Signalée par l’indispensable Robert Rapilly («Bob Rap») sur la Liste Oulipo, cette initiative originale propose de recréer les Exercices de style de Raymond Queneau (dans une version légèrement actualisée) en les confiant à… des rappeurs.
Métro bondé. Ligne 12. Le narrateur remarque un personnage A, grand, mince avec une grosse pomme d’Adam qui porte un bob Ricard sur la tête. A engueule son voisin B qui selon lui, en profite pour lui marcher sur les pieds à chaque fois que le métro bouge. Dès qu’une place assise se libère, il file s’asseoir. Deux heures plus tard, devant la gare Saint-Lazare, le narrateur recroise le même personnage A, en vive discussion avec un ami renoi C. C conseille à A de mettre du fromage sur ses frites.
À l’origine de ce projet sympathique, le rappeur Big Daddy SLyM et l’émission Double Neuf, diffusée sur la radio associative marseillaise BAM, en partenariat avec la MJC de Fresnes.

▶ Données présentées
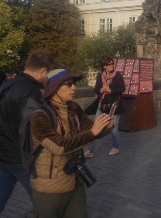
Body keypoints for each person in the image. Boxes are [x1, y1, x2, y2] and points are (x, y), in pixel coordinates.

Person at [30, 69, 113, 217]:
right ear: (53, 89)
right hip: (49, 189)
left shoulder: (74, 108)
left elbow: (91, 130)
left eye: (74, 84)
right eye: (68, 84)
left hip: (75, 183)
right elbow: (60, 146)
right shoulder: (40, 117)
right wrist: (93, 132)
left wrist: (106, 126)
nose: (74, 87)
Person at [0, 51, 55, 218]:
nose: (48, 80)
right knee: (45, 204)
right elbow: (31, 129)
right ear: (43, 71)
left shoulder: (6, 85)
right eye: (48, 75)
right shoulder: (31, 92)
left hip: (0, 153)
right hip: (20, 159)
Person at [84, 58, 125, 157]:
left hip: (114, 105)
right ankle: (90, 150)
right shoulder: (100, 76)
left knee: (113, 128)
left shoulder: (117, 75)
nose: (111, 65)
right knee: (95, 126)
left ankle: (115, 147)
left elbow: (122, 88)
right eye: (109, 64)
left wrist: (111, 91)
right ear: (104, 66)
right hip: (102, 105)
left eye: (112, 64)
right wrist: (103, 89)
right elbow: (97, 89)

▶ Travail à faire
Reprenez le texte sur les Exercices de style en rap et poursuivez-le après sa dernière phrase. Les entrées n'ont aucun lien avec le texte sur les Exercices de style en rap.

▶ Réponse finale
Cartographier le paysage des innombrables ou-x-pos ces cinquante dernières années, est une mission difficile tant ces collectifs ont eu tendance à n’exister que de façon informelle (voire, à se résumer à une seule personne). À partir des années 1990, la tâche se simplifie quelque peu grâce à l’avènement du Web (support toutefois plus fugace qu’on ne l’imagine) -- nous avions ainsi évoqué la difficulté à retrouver des traces de l’OuRapo et de l’OuSoPo ; cela est également vrai d’ouvroirs nettement plus établis puisque l’Oubapo, par exemple, en plus de deux décennies d’existence, n’a toujours pas de site web.
L’Ouchanpo (ou plus exactement LES ouchanpos), Ouvroir de Chanson Potentielle, fait partie de ces idées tellement évidentes qu’elles ont été explorées par plusieurs personnes et dans des directions différentes. S’il est manifeste que la chanson a fait partie de longue date des terrains de jeux ou-x-piens (Raymond Queneau, Paul Braffort et beaucoup d’autres s’y sont essayé), elle semble le plus souvent avoir été amalgamée avec l’Oumupo, dans ses itérations diverses : ce qui a conduit dans les années 2000, un label de variété à intituler une de ses collections «Oumupo», alors qu’il s’agit purement de chanson et non d’expériences musicales. Aujourd’hui encore, l’Oumupo actuel compte parmi ses membres deux spécialistes de la chanson : Martin Granger et Moreno Andreatta.
Ce n’est que vers la fin des années 1990 que l’on trouve quelques traces d’un Ouchanpo formalisé en tant que tel. Comme l’explique le chanteur Emmanuel Dufay dans une brochure :
Amoureux de la chanson, j’ai mis en place, à Rouen, un rendez vous de la création de chansons : l’OuChanPo, Ouvroir de Chansons Potentielles. Depuis 1998, cet atelier d’écriture a vu naître un nombre incalculable de textes dont certains ont été mis en musique.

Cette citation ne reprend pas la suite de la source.